Walking the Plank
The Surge Against Drugs, a Tale of Fiscal Responsibility:
Here's an earlier Slate piece by Ryan Grim on the federal government's ad campaign against marijuana use, which began in 1998 and has cost over $1.4 billion so far. A study by the government on the campaign's effectiveness, finished in early 2005, found that "greater exposure to the campaign was associated with weaker anti-drug norms and increases in the perceptions that others use marijuana."
So the ads were actually encouraging some teens to use drugs. The White House, however, suppressed the report for a year and a half while continuing to spend an additional $220 million on those very same ads. Now they want even more money--a 31 percent increase in funding.
Forget the war, I just spotted a Clinton!
A fair enough question. . . . [But!] According to the editorial, of the six candidates they've asked about bundlers, three have declined to respond and one has basically said that he's not planning to release the names. Yet the headline, subhed, and entire first half of the editorial focus exclusively on Clinton.
The lead editorial in [The Washington Post] is titled "Sen. Clinton's Bundles: Who are the big-money fundraisers underwriting her campaign?" It begins by describing a recent large-donor event and asking "What are the candidate's plans to release the names of her big bundlers? ... So far--though we've been putting this question to the Clinton campaign since last Friday by telephone and by email--we haven't gotten an answer."
Covering Politics Objectively: A Primer
The weirdest emerging theme, as seen in the lede of this AP story, is the implication that having money and a fancy house somehow exists in tension with Edwards's concentration on poverty in America. To the contrary, I say.

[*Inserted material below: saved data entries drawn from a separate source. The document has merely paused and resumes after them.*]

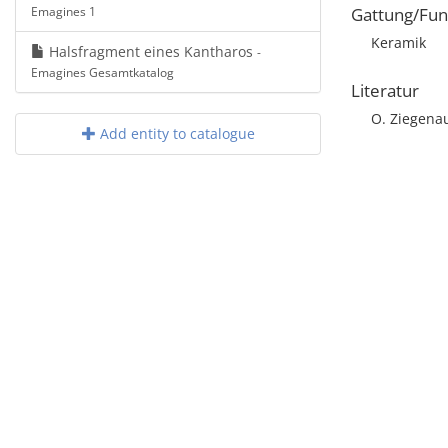
Emagines 1
Gattung/Fun
Keramik
Halsfragment eines Kantharos
-
Emagines Gesamtkatalog
Literatur
O. Ziegenau
Add entity to catalogue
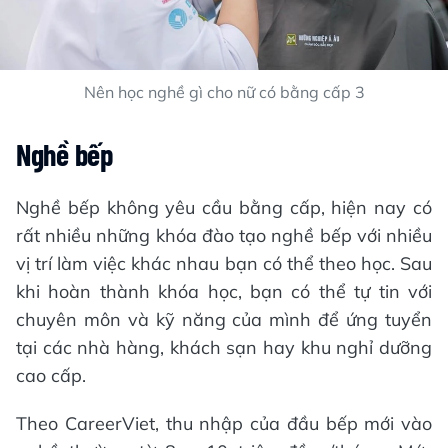
Nên học nghề gì cho nữ có bằng cấp 3
Nghề bếp
Nghề bếp không yêu cầu bằng cấp, hiện nay có
rất nhiều những khóa đào tạo nghề bếp với nhiều
vị trí làm việc khác nhau bạn có thể theo học. Sau
khi hoàn thành khóa học, bạn có thể tự tin với
chuyên môn và kỹ năng của mình để ứng tuyển
tại các nhà hàng, khách sạn hay khu nghỉ dưỡng
cao cấp.
Theo CareerViet, thu nhập của đầu bếp mới vào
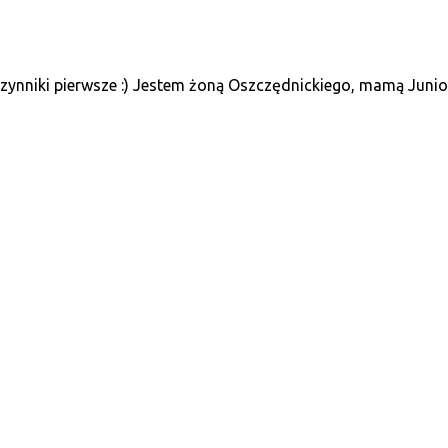
ynniki pierwsze :) Jestem żoną Oszczędnickiego, mamą Juniora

If only every millionaire with a mansion in the Hamptons or Malibu gave more of a damn about poverty, and less about tax cuts or the availability of a good helicopter pilot, we might make some progress towards eliminating the American underclass. . . . On a related note, as I've mentioned before: George W. Bush owns more than $13,000 worth of mountain bikes.

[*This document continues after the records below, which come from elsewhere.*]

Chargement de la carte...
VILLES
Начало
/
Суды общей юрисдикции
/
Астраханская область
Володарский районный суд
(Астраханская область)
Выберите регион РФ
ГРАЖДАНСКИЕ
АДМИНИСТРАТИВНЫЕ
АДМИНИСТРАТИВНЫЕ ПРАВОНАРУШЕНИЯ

And Something Sweet to Wash It Down:
On Time's new blog, Swampland, D.C. Bureau Chief Jay Carney posted a pre-assessment of the State of the Union address comparing President Bush's political position to Bill Clinton's in January of 1995. Like Bush, "President Clinton was in free fall. ... His approval ratings were mired in the 30's, and seemed unlikely to rise."

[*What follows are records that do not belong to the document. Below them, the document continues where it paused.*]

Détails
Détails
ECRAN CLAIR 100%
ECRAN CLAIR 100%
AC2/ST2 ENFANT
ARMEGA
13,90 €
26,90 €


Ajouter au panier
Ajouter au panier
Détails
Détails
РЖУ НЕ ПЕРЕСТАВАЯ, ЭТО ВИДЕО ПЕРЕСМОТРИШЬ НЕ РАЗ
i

Moments later, a writer identifying himself as "TomT" pointed out an error in Carney's "nut graf" that would have earned a failing grade for a first-year journalism major: "Clinton's approval rating in January [of 1995] was 47 percent. It was not mired in the 30s." At 9:12, the blogger Atrios, also known as Duncan Black, alerted his readers to the gaffe, and they descended on the Time blog like locusts--and, to mix the Biblical metaphor, served Jay Carney's head up on a charger.And there you have it. The Republican leadership is still incompetent, the press is still hostile to Democrats and especially Clintons, but maybe the blogs will continue to grow in relevance and influence. Considering how much ink TNR has spilled ridiculing blogs and bloggers (like the hubristic and cringe-inducing 'blogofascist' piece from just last August), this is overdue-- and recommended reading.